Here are a few conclusions distilled from these reviews that may be helpful for the many children and families affected by last week’s event and the teachers, counselors, ministers, and others who are trying to comfort them.
- Sleep disturbances have been reported by large numbers of children studied who were directly exposed to events including a terrorist attack, a fatal shooting by a sniper on a school playground, natural disasters (i.e. flood, earthquake, hurricane, tornado), accidents (e.g automobile), deaths of friends or family by any means, including suicide, acts of war, and abuse (psychological and physical).
- Even those children indirectly exposed can have problems. Following the Space Shuttle Challenger disaster in 1986, more than half of children studied who were watching it on TV reported sleep problems as much as 5-7 weeks following. The majority of these problems had subsided 14 months later. Children who have followed extensive media coverage on television, the internet, Facebook, twitter, or other places are more likely to experience sleep problems.
- A wide range of individual differences in responses of children is to be expected, and we also expect that children of different ages will react differently. Older children have developmentally more mature cognitive and emotional coping resources and may have fewer problems than younger children. We should also be aware that children of all ages may not manifest overt signs of distress even though they are having difficulties.
- Poor sleep is a natural initial response to trauma, and sleep will usually gradually get better with time. Children who report troubled sleep many months after an event may need continued help, and some need professional attention.
- Daytime problems of children following events such as emotional dysregulation, acting out, anxiety, and depression may be direct effects of the event, but they can also be caused by poor sleep. Accordingly, helping children attain better sleep can improve problems seen during the day.

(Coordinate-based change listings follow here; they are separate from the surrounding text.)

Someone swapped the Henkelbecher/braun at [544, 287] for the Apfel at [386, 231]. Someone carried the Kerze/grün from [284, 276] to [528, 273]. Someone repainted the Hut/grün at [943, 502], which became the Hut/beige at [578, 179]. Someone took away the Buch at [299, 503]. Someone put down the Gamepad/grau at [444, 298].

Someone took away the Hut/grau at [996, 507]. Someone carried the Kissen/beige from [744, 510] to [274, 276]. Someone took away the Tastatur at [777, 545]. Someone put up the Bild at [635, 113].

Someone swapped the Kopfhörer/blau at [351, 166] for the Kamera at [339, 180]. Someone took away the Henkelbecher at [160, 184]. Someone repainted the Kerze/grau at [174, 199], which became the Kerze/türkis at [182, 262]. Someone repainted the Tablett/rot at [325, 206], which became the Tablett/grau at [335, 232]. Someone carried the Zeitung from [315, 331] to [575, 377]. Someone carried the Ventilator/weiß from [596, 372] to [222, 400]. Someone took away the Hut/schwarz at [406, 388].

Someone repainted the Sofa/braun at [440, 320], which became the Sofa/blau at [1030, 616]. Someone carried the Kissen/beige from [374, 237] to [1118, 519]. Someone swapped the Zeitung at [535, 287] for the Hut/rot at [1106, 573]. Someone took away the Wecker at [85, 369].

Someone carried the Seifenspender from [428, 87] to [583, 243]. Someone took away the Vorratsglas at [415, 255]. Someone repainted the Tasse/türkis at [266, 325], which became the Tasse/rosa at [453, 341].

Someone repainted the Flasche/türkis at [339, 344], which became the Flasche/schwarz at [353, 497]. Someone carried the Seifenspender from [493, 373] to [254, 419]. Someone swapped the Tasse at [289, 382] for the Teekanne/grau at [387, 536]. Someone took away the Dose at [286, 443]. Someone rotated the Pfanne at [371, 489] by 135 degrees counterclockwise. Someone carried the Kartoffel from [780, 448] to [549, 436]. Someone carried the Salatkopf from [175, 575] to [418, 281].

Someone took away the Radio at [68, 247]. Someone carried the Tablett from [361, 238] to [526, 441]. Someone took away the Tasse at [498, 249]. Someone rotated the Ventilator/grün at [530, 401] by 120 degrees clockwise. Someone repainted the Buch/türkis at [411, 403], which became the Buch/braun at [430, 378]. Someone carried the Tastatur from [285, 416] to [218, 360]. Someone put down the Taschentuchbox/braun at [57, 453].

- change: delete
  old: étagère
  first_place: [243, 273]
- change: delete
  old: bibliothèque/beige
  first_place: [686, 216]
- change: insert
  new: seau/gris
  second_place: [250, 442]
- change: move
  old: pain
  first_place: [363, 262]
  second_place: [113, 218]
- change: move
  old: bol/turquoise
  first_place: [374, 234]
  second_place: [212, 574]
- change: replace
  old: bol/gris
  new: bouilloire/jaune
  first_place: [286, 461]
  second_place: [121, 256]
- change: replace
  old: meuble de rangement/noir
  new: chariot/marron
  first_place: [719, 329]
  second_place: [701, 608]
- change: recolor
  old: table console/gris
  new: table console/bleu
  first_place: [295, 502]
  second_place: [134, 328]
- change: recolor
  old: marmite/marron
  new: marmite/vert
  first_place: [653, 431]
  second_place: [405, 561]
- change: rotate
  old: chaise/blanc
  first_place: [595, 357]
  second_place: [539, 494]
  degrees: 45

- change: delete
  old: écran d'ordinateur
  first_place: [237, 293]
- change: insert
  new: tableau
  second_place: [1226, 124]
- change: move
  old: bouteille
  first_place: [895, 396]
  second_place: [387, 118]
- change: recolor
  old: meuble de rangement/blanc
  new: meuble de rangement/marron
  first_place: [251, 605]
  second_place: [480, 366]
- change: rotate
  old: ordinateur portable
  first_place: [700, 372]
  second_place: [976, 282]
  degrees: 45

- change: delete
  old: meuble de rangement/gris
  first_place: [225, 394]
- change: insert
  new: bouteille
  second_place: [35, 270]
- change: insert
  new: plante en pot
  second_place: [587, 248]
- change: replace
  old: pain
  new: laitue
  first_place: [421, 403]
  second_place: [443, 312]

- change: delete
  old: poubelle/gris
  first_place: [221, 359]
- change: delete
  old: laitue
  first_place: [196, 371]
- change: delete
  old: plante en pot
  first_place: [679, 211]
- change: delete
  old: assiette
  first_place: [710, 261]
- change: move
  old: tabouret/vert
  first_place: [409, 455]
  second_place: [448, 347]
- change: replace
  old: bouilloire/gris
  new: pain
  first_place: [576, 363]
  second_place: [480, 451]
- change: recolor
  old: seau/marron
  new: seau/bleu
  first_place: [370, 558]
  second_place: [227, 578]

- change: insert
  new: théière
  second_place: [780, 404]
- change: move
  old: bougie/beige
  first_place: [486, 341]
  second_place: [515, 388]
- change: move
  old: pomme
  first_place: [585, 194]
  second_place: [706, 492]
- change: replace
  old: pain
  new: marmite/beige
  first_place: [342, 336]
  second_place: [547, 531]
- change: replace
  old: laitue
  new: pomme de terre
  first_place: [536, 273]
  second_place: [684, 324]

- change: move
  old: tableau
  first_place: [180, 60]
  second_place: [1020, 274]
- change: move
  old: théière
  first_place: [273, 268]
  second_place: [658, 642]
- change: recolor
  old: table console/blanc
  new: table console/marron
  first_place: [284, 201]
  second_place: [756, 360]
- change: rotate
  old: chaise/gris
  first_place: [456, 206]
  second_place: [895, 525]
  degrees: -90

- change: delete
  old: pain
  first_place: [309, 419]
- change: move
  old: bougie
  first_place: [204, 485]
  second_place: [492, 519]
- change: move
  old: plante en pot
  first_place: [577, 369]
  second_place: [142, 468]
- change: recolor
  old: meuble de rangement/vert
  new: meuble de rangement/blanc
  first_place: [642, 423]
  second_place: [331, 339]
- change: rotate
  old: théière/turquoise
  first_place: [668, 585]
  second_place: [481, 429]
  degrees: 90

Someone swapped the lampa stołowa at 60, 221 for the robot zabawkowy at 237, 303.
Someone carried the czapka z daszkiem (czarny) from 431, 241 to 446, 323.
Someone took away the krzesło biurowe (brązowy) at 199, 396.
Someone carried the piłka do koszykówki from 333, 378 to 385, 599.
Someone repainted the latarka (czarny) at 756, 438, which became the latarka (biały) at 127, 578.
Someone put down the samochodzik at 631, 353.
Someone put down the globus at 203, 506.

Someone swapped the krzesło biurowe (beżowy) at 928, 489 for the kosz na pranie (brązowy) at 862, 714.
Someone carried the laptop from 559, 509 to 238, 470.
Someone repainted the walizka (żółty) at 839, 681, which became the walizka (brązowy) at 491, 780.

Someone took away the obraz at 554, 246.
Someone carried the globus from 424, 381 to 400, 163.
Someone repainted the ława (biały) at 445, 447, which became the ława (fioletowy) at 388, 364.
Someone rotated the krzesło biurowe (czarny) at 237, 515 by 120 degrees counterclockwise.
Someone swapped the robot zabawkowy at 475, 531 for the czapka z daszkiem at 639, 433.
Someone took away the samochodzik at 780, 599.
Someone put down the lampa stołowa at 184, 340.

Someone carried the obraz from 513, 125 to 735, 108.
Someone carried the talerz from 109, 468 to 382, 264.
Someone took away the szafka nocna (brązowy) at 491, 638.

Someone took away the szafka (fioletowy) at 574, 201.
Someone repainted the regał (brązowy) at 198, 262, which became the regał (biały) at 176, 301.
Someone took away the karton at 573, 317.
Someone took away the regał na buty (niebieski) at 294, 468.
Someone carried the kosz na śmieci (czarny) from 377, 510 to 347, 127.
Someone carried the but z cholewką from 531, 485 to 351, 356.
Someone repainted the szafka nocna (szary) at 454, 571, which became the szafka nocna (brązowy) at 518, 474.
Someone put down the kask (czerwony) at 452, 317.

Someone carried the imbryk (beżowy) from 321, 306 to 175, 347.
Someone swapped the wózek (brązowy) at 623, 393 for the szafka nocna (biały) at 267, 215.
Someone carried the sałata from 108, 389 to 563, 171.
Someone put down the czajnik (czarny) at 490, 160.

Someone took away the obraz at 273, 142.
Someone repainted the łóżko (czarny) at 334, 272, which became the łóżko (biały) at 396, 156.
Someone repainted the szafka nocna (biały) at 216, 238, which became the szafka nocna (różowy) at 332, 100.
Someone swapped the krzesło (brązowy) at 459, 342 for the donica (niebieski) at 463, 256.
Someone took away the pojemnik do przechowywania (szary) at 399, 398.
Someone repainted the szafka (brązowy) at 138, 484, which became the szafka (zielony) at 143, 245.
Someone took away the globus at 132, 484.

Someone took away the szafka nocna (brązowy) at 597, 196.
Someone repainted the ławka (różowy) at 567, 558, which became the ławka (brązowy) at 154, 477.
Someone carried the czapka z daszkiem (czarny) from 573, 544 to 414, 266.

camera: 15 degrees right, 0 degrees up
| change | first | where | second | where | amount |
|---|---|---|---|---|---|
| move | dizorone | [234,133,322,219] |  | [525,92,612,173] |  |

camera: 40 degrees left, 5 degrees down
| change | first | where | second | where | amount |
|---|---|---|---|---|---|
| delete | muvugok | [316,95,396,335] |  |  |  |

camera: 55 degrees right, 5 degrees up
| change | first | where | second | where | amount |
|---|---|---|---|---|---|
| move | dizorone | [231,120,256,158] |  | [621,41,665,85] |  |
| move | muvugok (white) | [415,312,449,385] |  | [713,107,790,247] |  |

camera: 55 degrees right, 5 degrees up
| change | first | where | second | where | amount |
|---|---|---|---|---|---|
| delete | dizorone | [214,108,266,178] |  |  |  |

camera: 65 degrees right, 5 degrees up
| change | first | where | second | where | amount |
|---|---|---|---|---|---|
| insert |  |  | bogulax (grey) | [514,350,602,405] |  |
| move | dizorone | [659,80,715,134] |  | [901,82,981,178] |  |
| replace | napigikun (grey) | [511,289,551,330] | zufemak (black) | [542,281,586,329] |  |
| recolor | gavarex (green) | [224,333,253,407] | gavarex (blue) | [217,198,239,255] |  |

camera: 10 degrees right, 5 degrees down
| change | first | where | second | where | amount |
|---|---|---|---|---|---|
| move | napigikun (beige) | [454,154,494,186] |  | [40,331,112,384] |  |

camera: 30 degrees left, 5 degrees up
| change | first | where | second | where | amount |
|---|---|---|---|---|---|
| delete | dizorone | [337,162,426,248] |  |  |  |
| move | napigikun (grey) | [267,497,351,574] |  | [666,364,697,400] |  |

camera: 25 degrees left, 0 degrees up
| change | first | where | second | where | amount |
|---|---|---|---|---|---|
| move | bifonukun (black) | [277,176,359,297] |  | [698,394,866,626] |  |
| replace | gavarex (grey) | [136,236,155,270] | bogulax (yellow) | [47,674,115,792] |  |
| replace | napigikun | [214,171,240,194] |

- Reinforcing good sleep habits is a good way of addressing problems without directly focusing on the event by other means (e.g. talking; comforting; counseling). Good practice regarding children’s sleep includes enforcing consistent bedtimes, providing ample time for sufficient sleep (earlier bedtimes), having a structured routine before bedtime, minimizing interpersonal conflict (between adults and between children and adults) especially near bedtime, avoiding or eliminating drinks with caffeine, and minimizing use of media before bedtime.
Lavie, P. (2011). Sleep disturbances in the wake of traumatic events. New England Journal of Medicine, 345, 1825-1832.
Sadeh, A. (1996). Stress, trauma, and sleep in children. Child and Adolescent Psychiatric Clinics of North America, 5, 685-700.